The first two-thirds of M. Kemal Irmak’s paper, “Schizophrenia or Possession?”, read normally enough. You learn about the devastating symptoms of schizophrenia, current treatment approaches, and the nature of the delusions and hallucinations that schizophrenics experience. And then you arrive at this little doozy:
“One approach to this hallucination problem is to consider the possibility of a demonic world.”
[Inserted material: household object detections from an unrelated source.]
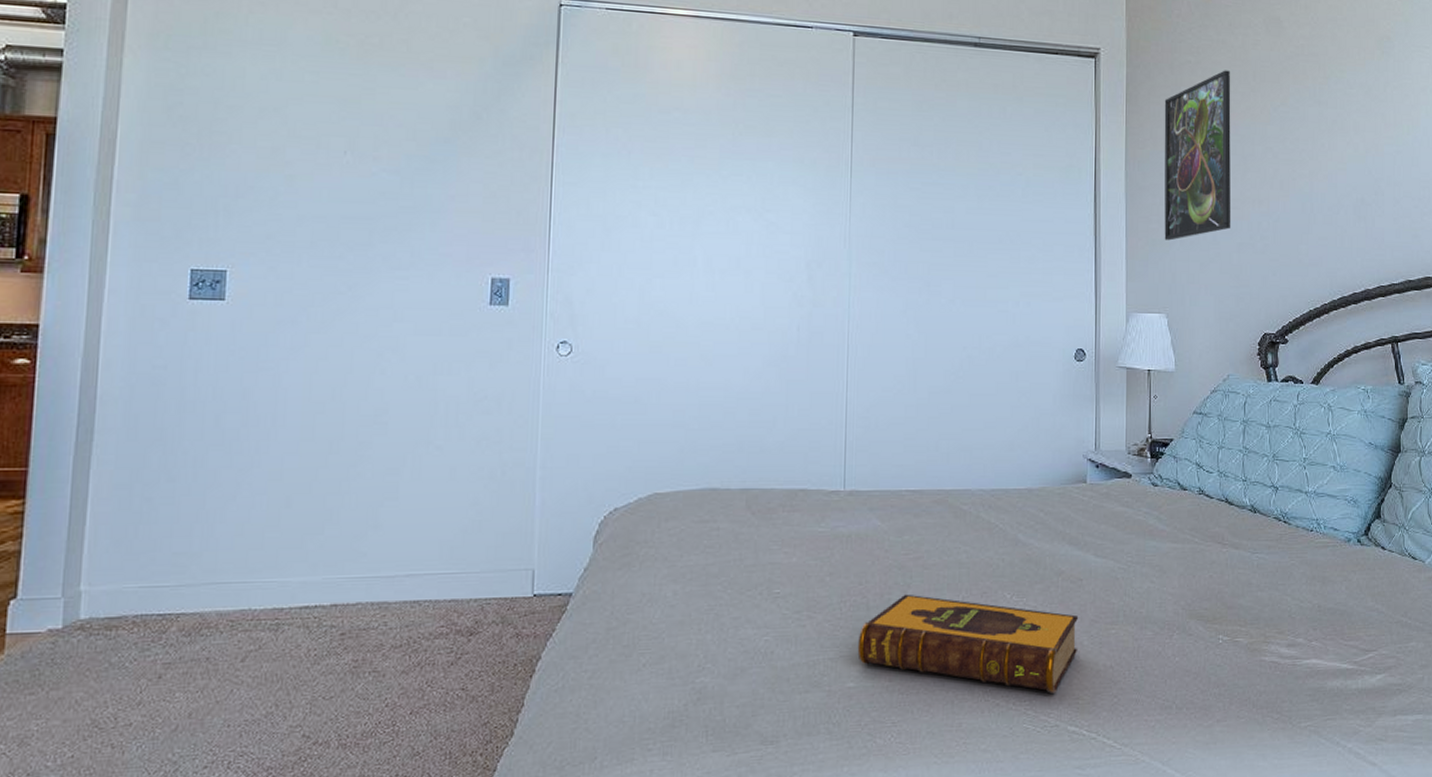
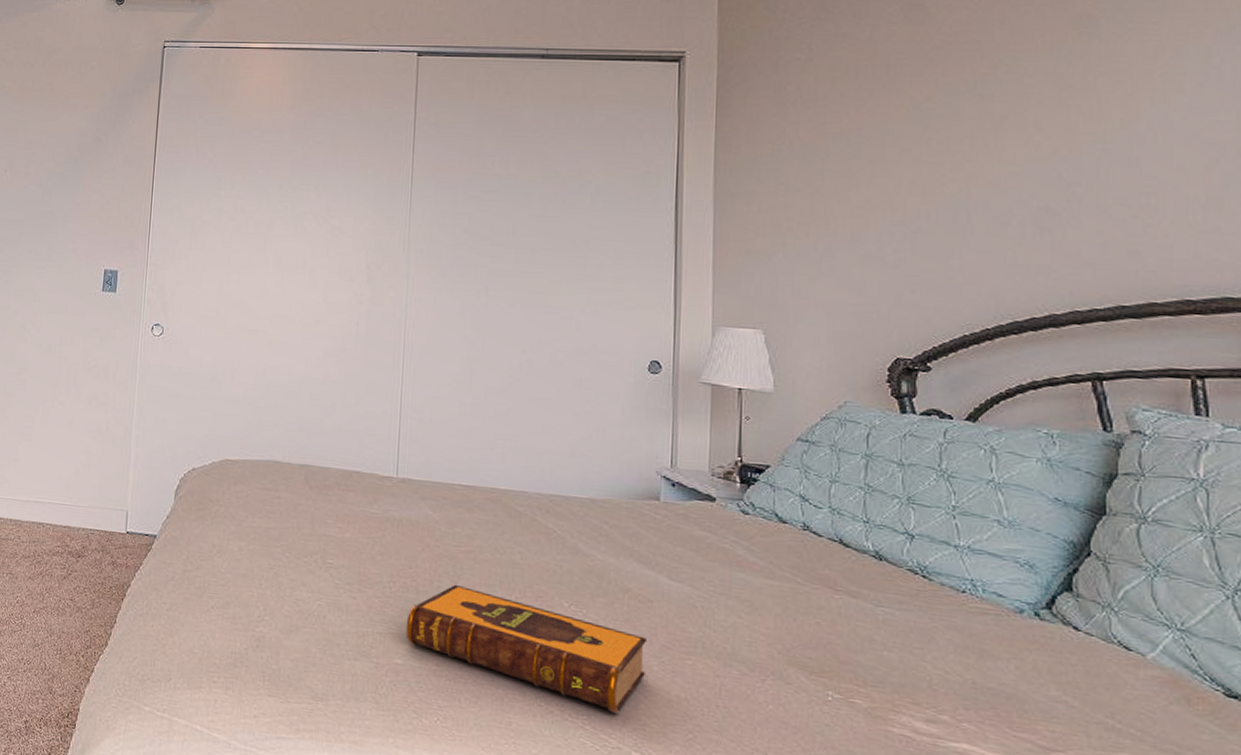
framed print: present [1164,70,1231,241] -> none [762,66,854,251]

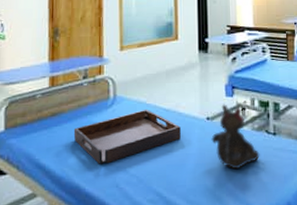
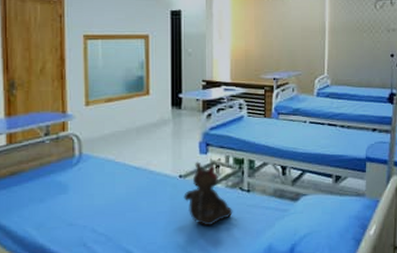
serving tray: present [73,109,181,164] -> none [35,167,152,224]

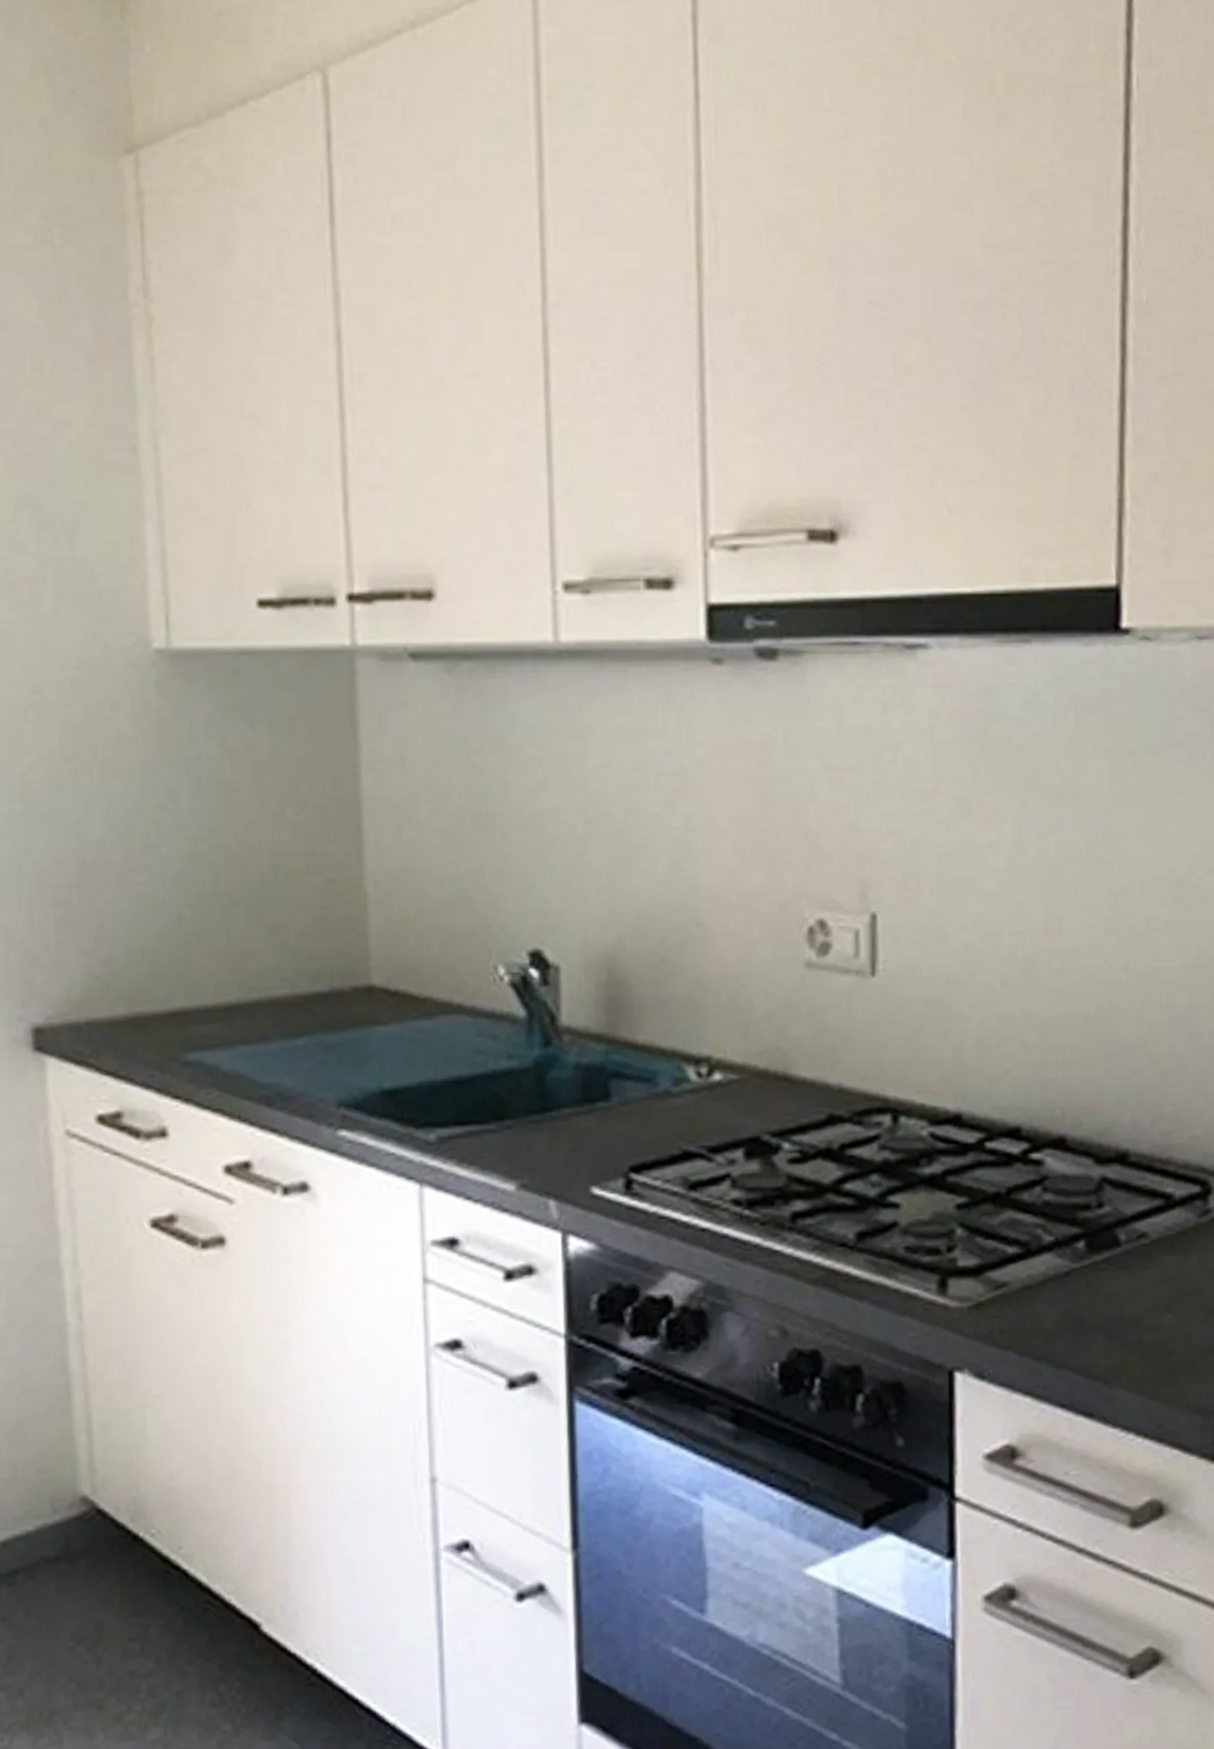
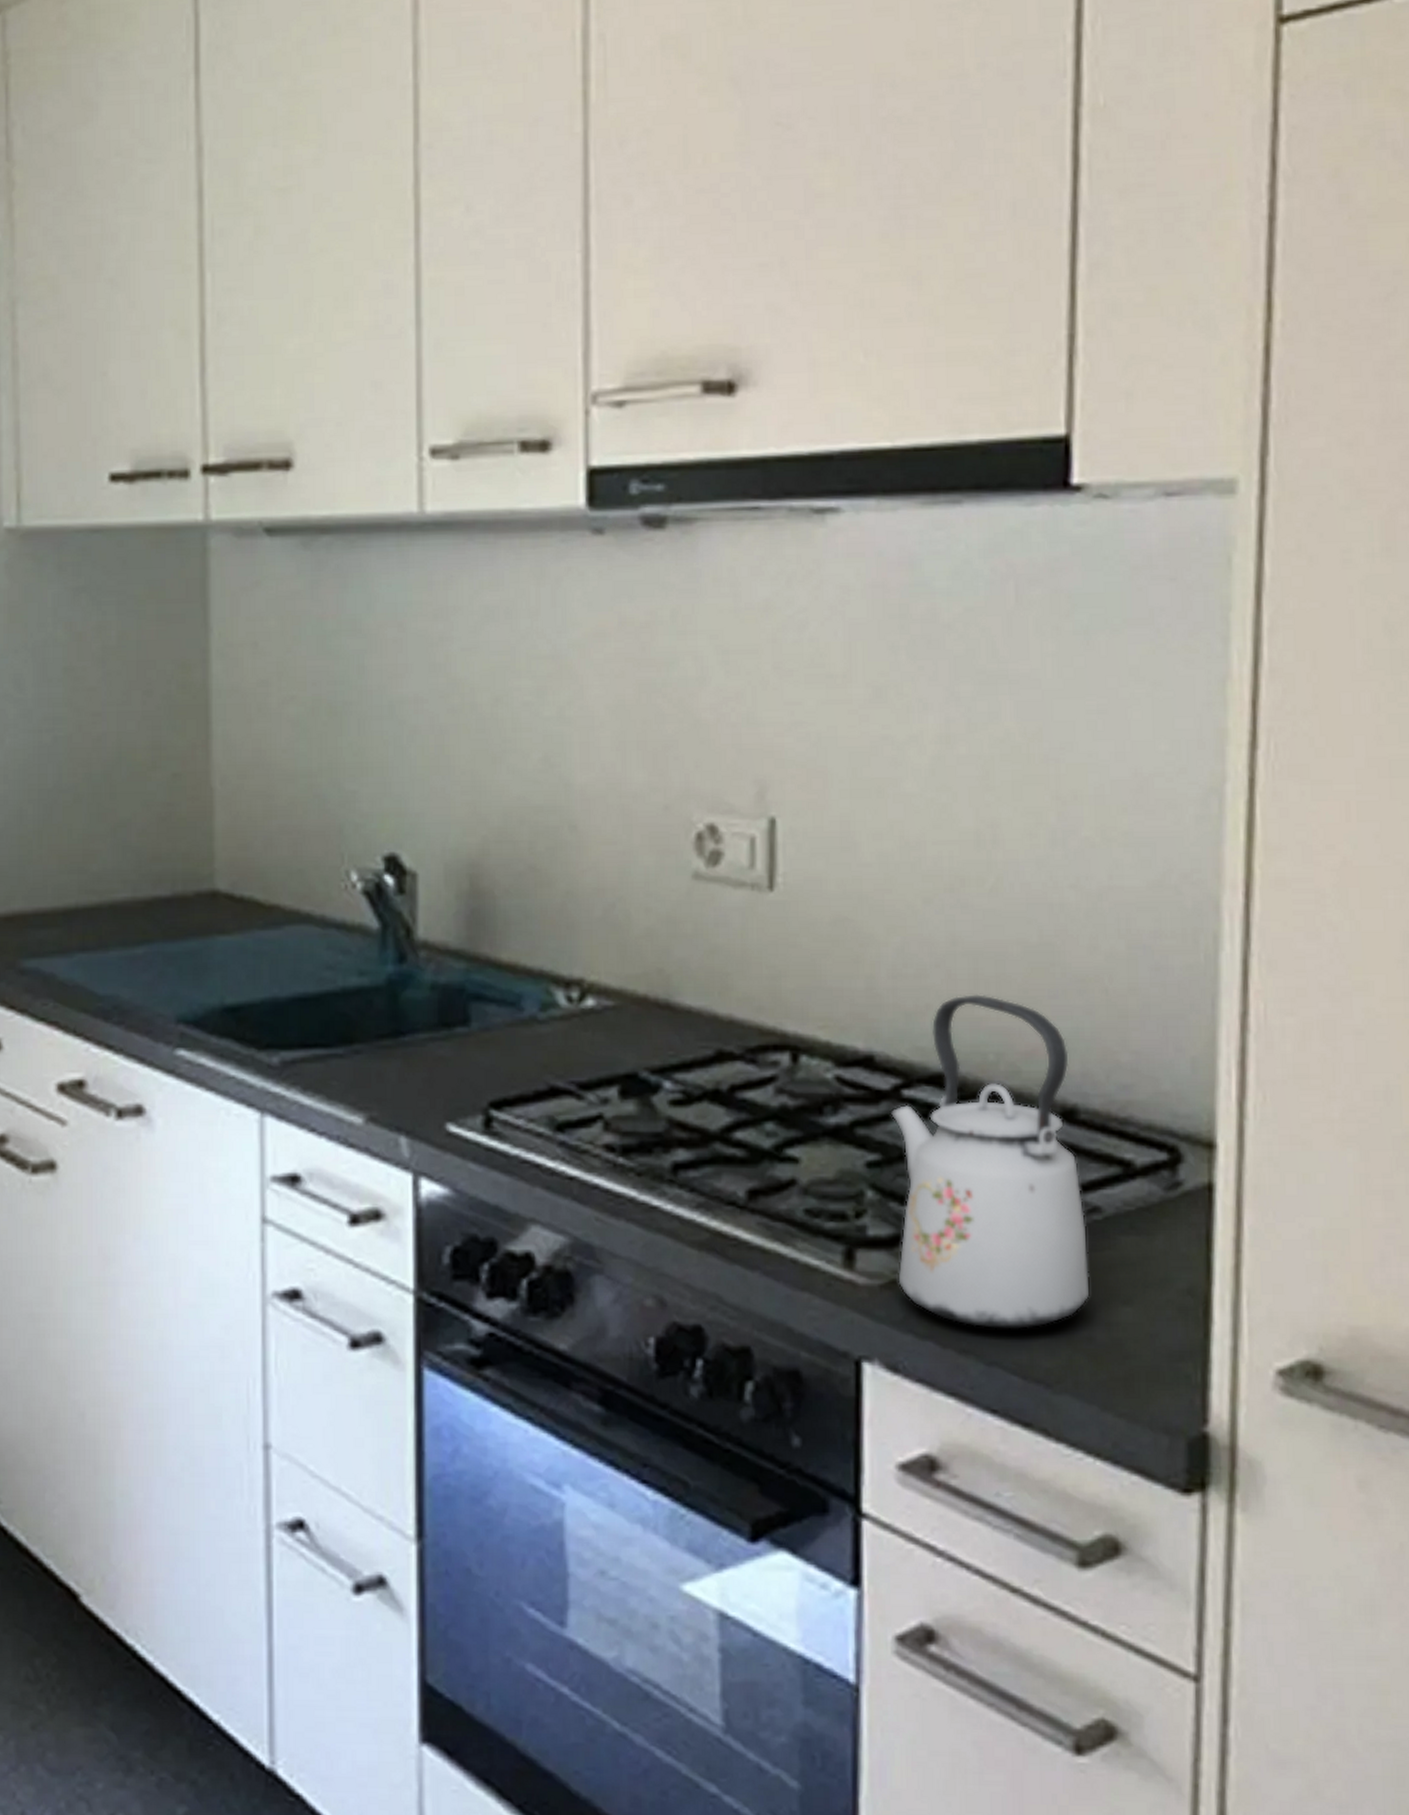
kettle: none [975,1060,1139,1338] -> present [890,994,1090,1329]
The abrupt transition from established science to outlandish woo is positively comical. And once the quackery starts, it doesn’t stop. You’re first treated to a background on all things demonic:
In our region, demons are believed to be intelligent and unseen creatures that occupy a parallel world to that of mankind. In many aspects of their world, they are very similar to us. They marry, have children, and die. The life span, however, is far greater than ours (Ashour 1989). Through their powers of flying and invisibility, they are the chief component in occult activities. The ability to possess and take over the minds and bodies of humans is also a power which the demons have utilized greatly over the centuries (Littlewood 2004; Gadit and Callanan 2006; Ally and Laher 2008). Most scholars accept that demons can possess people and can take up physical space within a human’s body (Asch 1985). They possess people for many reasons. Sometimes it is because they have been hurt accidentally, but possession may also occur because of love (Ashour 1989; Philips 1997). When the demon enters the human body, they settle in the control center of the body–brain.